La civiltà dei mercanti

Con la dicitura matrix giuridica intendo il complesso sistema di artifici, occulti e non, atto ad aggirare i principi del diritto naturale, che ha concesso e consente tutt'ora ai potenti della Terra di ridurre letteralmente in schiavitù la razza umana; è la schiavitù del debito-peccato (originale), che trova la sua più grande manifestazione concreta nella schiavitù del debito pubblico.  
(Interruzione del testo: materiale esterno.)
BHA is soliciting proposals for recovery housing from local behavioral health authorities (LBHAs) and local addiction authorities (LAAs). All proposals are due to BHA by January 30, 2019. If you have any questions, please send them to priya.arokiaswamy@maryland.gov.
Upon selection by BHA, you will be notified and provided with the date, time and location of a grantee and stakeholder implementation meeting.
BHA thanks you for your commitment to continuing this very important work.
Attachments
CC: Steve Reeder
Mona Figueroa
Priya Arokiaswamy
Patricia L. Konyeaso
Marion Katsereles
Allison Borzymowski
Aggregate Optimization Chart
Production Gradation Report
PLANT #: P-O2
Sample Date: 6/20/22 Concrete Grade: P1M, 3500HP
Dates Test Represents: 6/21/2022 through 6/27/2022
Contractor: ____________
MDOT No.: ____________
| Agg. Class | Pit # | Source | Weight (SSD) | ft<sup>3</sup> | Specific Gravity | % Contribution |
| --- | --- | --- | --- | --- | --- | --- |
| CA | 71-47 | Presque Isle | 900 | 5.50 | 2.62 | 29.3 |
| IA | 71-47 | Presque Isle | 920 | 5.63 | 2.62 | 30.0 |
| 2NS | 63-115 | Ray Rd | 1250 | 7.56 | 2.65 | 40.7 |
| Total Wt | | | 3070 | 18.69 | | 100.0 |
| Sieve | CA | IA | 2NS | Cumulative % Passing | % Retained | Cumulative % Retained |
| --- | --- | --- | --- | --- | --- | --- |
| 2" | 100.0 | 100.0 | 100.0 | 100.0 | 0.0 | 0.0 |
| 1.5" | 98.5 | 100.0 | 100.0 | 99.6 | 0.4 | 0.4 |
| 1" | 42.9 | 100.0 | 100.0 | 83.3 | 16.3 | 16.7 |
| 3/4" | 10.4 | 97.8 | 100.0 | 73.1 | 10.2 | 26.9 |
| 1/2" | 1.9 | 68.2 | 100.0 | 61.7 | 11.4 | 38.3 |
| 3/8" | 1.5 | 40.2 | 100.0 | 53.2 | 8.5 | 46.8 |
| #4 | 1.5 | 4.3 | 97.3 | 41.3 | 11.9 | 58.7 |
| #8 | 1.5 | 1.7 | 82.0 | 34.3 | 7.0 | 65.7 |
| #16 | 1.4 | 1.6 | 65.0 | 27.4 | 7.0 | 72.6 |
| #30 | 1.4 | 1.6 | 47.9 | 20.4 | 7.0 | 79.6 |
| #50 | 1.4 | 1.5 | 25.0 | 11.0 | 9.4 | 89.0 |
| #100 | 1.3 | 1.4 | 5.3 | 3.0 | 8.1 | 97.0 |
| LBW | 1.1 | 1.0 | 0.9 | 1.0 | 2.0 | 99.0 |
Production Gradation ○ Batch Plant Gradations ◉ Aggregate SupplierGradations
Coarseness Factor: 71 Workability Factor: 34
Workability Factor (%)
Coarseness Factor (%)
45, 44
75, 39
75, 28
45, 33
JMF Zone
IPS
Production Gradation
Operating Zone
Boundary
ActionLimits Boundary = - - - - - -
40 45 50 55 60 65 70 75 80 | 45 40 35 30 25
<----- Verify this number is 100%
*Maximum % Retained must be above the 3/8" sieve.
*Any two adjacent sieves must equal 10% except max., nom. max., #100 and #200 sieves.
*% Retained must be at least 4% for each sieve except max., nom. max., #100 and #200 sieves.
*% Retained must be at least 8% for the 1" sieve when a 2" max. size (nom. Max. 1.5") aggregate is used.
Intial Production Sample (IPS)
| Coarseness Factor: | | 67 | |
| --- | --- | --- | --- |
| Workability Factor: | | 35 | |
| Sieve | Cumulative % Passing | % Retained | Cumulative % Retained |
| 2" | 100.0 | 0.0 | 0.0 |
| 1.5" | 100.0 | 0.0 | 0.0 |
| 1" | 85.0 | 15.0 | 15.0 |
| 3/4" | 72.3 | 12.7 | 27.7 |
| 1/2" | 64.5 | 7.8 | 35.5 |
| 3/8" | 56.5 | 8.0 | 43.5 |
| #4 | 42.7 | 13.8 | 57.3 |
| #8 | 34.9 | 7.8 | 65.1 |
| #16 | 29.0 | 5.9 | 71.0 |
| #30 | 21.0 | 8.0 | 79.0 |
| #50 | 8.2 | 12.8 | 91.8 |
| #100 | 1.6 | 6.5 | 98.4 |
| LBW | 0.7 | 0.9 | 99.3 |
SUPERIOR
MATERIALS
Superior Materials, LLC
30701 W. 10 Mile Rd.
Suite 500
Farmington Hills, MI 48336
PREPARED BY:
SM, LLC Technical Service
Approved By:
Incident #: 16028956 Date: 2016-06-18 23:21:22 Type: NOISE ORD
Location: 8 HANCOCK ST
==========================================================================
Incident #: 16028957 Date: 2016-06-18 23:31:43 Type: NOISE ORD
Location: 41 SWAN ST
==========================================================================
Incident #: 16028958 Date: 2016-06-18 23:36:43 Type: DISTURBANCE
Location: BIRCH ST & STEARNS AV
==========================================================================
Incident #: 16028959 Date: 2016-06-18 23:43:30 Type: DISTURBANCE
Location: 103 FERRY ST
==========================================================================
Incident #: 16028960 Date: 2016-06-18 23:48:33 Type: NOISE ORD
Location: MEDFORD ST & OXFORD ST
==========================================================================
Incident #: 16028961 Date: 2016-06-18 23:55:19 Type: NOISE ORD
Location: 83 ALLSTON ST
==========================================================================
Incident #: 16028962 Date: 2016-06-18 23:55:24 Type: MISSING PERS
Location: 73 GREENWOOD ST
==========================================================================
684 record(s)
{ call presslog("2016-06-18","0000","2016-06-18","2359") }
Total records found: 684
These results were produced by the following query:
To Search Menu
Procedendo all'indietro nel tempo, gli abusi e le nefandezze si moltiplicano spaventosamente: dalla crisi del 2008 - deliberatamente provocata - alla cessione della sovranità monetaria, dagli accordi di Bretton Woods alla trasformazione degli Stati del mondo in società per azioni, la lista è parecchio lunga. Dall'analisi della matrix, emerge una terribile verità: l'intero mondo civile è un unico, immenso, mercato, che gestisce ogni genere di affari, e la tratta degli gli esseri umani, che si auto-riducono giuridicamente in schiavitù assumendo le vesti di persone fisiche, non fa eccezione. Un siffato mondo infernale è ovviamente regolato dal diritto commerciale; per meglio dire, è regolato dal diritto commerciale internazionale, che è un diritto marittimo, posto che oltre il territorio di un certo Stato, ci si trova in "acque internazionali".

La presente sezione è dedicata alla lettura e all'analisi degli istituti e degli strumenti giuridici sottesi alla matrix e delle giurisdizioni in cui essa opera. L'istituto cardine è il trust, l'affidamento fiduciario, uno strumento giuridico proprio della giurisdizione del common law, il sistema giuridico dei paesi anglosassoni, che si distingue dalla giurisdizione del civil law, propria dell'Italia e dei paesi di tradizione romano-germanica.